A proof-of-concept (PoC) was made available for a security flaw impacting the KeePass password manager which could be exploited to recover a victim’s master password in clear text under certain circumstances.
“Regardless of the first password character, most can recover passwords in plain text,” security researcher “vdohney,” who found the flaw and compiled the PoC, said. “No code execution required on the target system, just a memory dump.”
“It doesn’t matter where the memory comes from,” the researcher added, stating, “it doesn’t matter whether the workspace is locked or not. It is also possible to dump passwords from RAM after KeePass is no longer running, although the chance of it working has decreased over time since then. .”
It should be noted that successful flawed bank exploits are provided that the attacker has compromised the potential target’s computer. It also requires that the password is typed on the keyboard, and not copied from the device’s clipboard.
vdohney said the vulnerability had to do with how the custom textbox field used to enter the master password handled user input. In particular, it has been found to leave a trace of every character the user types in the program’s memory.
This leads to a scenario where an attacker can waste program memory and reassemble the password in plain text with the exception of the first character.
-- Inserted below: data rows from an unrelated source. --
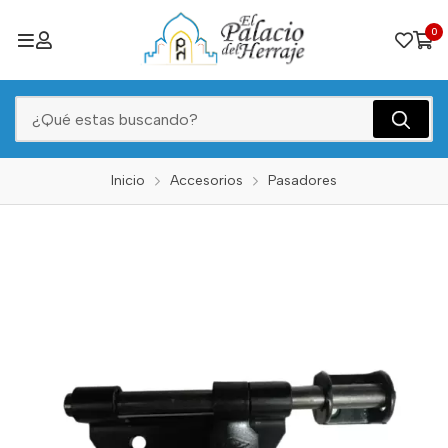
0
Inicio
Accesorios
Pasadores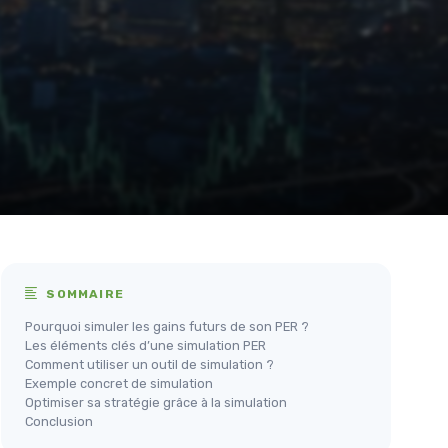
SOMMAIRE
Pourquoi simuler les gains futurs de son PER ?
Les éléments clés d’une simulation PER
Comment utiliser un outil de simulation ?
Exemple concret de simulation
Optimiser sa stratégie grâce à la simulation
Conclusion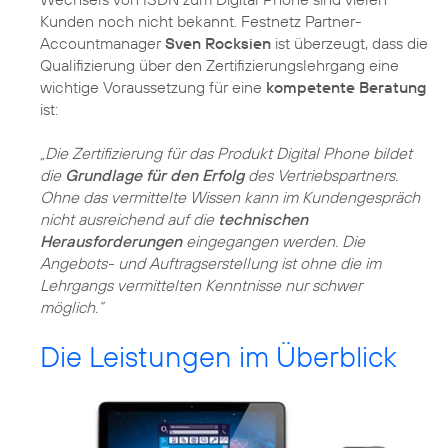
Kunden noch nicht bekannt. Festnetz Partner-
Accountmanager
Sven Rocksien
ist überzeugt, dass die
Qualifizierung über den Zertifizierungslehrgang eine
wichtige Voraussetzung für eine
kompetente Beratung
ist:
„Die Zertifizierung für das Produkt Digital Phone bildet
die
Grundlage für den Erfolg
des Vertriebspartners.
Ohne das vermittelte Wissen kann im Kundengespräch
nicht ausreichend auf die
technischen
Herausforderungen
eingegangen werden. Die
Angebots- und Auftragserstellung ist ohne die im
Lehrgangs vermittelten Kenntnisse nur schwer
möglich.“
Die Leistungen im Überblick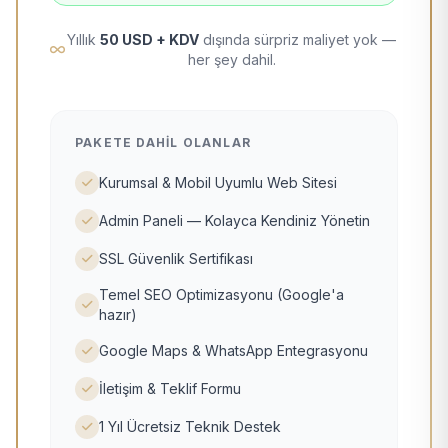
Yıllık
50 USD + KDV
dışında sürpriz maliyet yok —
her şey dahil.
PAKETE DAHIL OLANLAR
Kurumsal & Mobil Uyumlu Web Sitesi
Admin Paneli — Kolayca Kendiniz Yönetin
SSL Güvenlik Sertifikası
Temel SEO Optimizasyonu (Google'a
hazır)
Google Maps & WhatsApp Entegrasyonu
İletişim & Teklif Formu
1 Yıl Ücretsiz Teknik Destek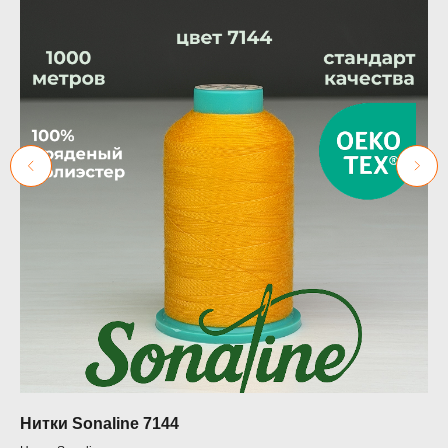
Нитки Sonaline 7144
32
Ju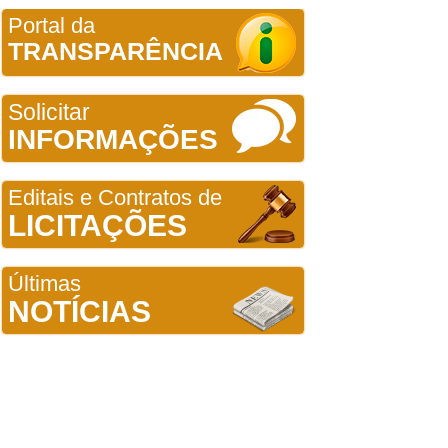
Portal da
TRANSPARÊNCIA
Solicitar
INFORMAÇÕES
Editais e Contratos de
LICITAÇÕES
Últimas
NOTÍCIAS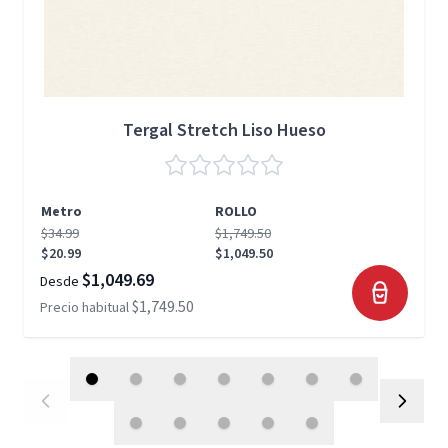
Tergal Stretch Liso Hueso
Metro
ROLLO
$34.99
$1,749.50
$20.99
$1,049.50
$1,049.69
Desde
$1,749.50
Precio habitual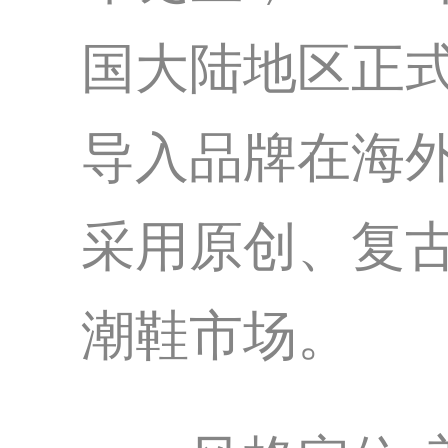
国大陆地区正式单
导入品牌在海外
采用原创、复
潮鞋市场。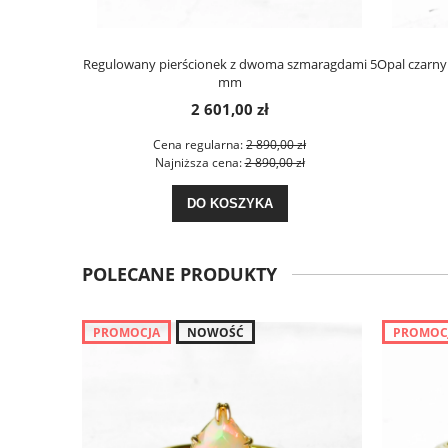
Regulowany pierścionek z dwoma szmaragdami 5
Opal czarny 
mm
2 601,00 zł
Cena regularna:
2 890,00 zł
Najniższa cena:
2 890,00 zł
DO KOSZYKA
POLECANE PRODUKTY
PROMOCJA
NOWOŚĆ
PROMOC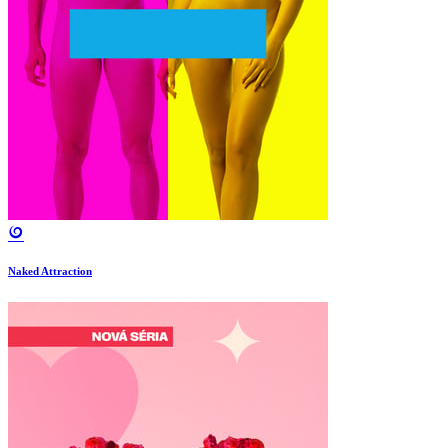
Naked Attraction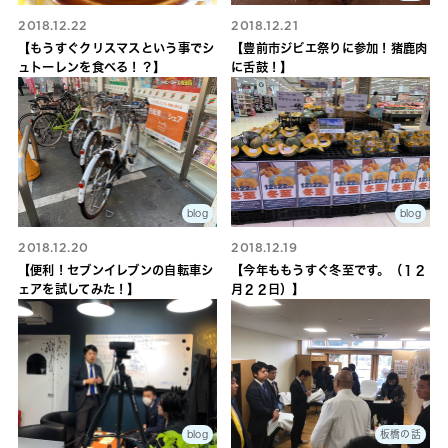
2018.12.22
2018.12.21
【もうすぐクリスマスという事でシ
【豊前市ジビエ祭りに参加！猪鹿肉
ュトーレンを食べる！？】
に舌鼓！】
blog
blog
2018.12.20
2018.12.19
【便利！セブンイレブンの自転車シ
【今年ももうすぐ冬至です。（１２
ェアを試してみた！】
月２２日）】
blog
板橋の話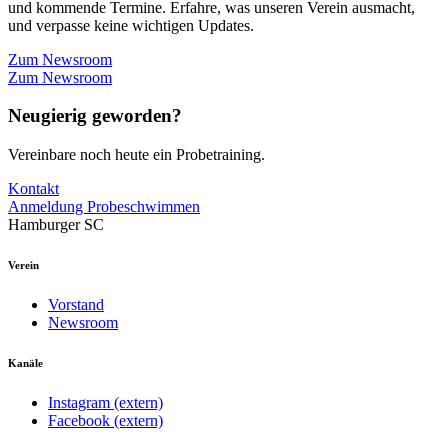
und kommende Termine. Erfahre, was unseren Verein ausmacht,
und verpasse keine wichtigen Updates.
Zum Newsroom
Zum Newsroom
Neugierig geworden?
Vereinbare noch heute ein Probetraining.
Kontakt
Anmeldung Probeschwimmen
Hamburger SC
Verein
Vorstand
Newsroom
Kanäle
Instagram (extern)
Facebook (extern)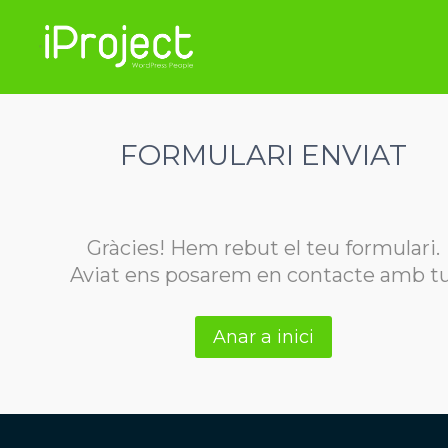
Saltar
al
contingut
FORMULARI ENVIAT
Gràcies! Hem rebut el teu formulari.
Aviat ens posarem en contacte amb tu
Anar a inici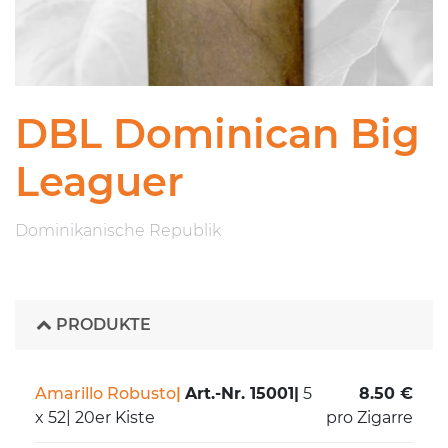
DBL Dominican Big
Leaguer
Dominikanische Republik
PRODUKTE
Amarillo Robusto
|
Art.-Nr. 15001
|
5
8.50 €
x 52
|
20er Kiste
pro Zigarre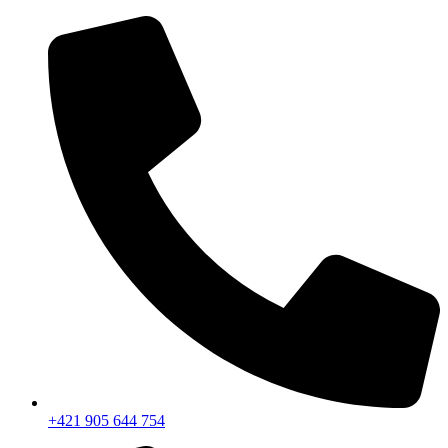
+421 905 644 754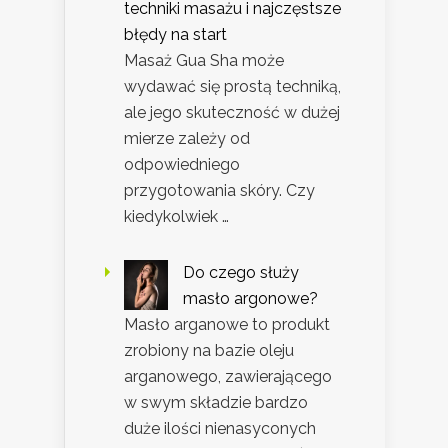
techniki masażu i najczęstsze
błędy na start
Masaż Gua Sha może
wydawać się prostą techniką,
ale jego skuteczność w dużej
mierze zależy od
odpowiedniego
przygotowania skóry. Czy
kiedykolwiek …
Do czego służy
masło argonowe?
Masło arganowe to produkt
zrobiony na bazie oleju
arganowego, zawierającego
w swym składzie bardzo
duże ilości nienasyconych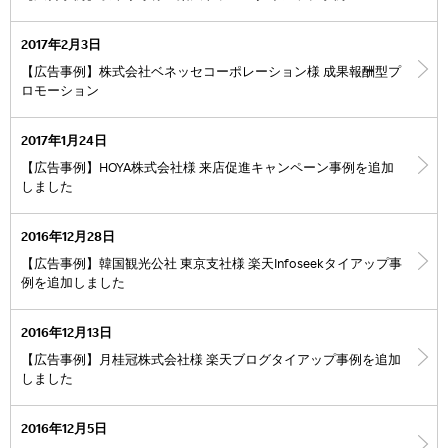
2017年2月3日
【広告事例】株式会社ベネッセコーポレーション様 成果報酬型プ
ロモーション
2017年1月24日
【広告事例】HOYA株式会社様 来店促進キャンペーン事例を追加
しました
2016年12月28日
【広告事例】韓国観光公社 東京支社様 楽天Infoseekタイアップ事
例を追加しました
2016年12月13日
【広告事例】月桂冠株式会社様 楽天ブログタイアップ事例を追加
しました
2016年12月5日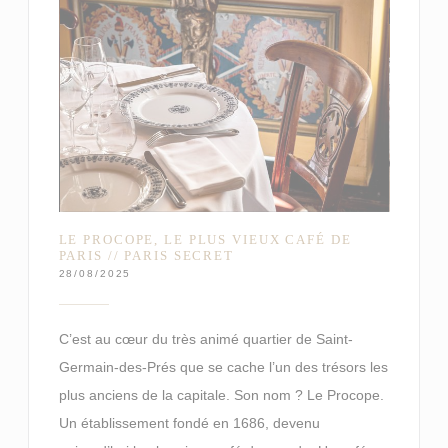
LE PROCOPE, LE PLUS VIEUX CAFÉ DE
PARIS // PARIS SECRET
28/08/2025
C’est au cœur du très animé quartier de Saint-
Germain-des-Prés que se cache l’un des trésors les
plus anciens de la capitale. Son nom ? Le Procope.
Un établissement fondé en 1686, devenu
Users are advised to update to KeePass 2.54 once it becomes available.
The disclosure occurred several months after another moderate severity weakness (CVE-2023-24055) Formerly uncovered in a potentially exploitable open source password manager to retrieve cleartext passwords from a password database by leveraging write access to the software’s XML configuration file.
KeePass has maintained that “password databases are not intended for security against attackers having that level of access to local PCs.”
It also follows the findings from Google’s security research detailed a weakness in password managers such as Bitwarden, Dashlane, and Safari, which could be abused to autofill saved credentials to untrusted web pages, leading to possible account takeovers.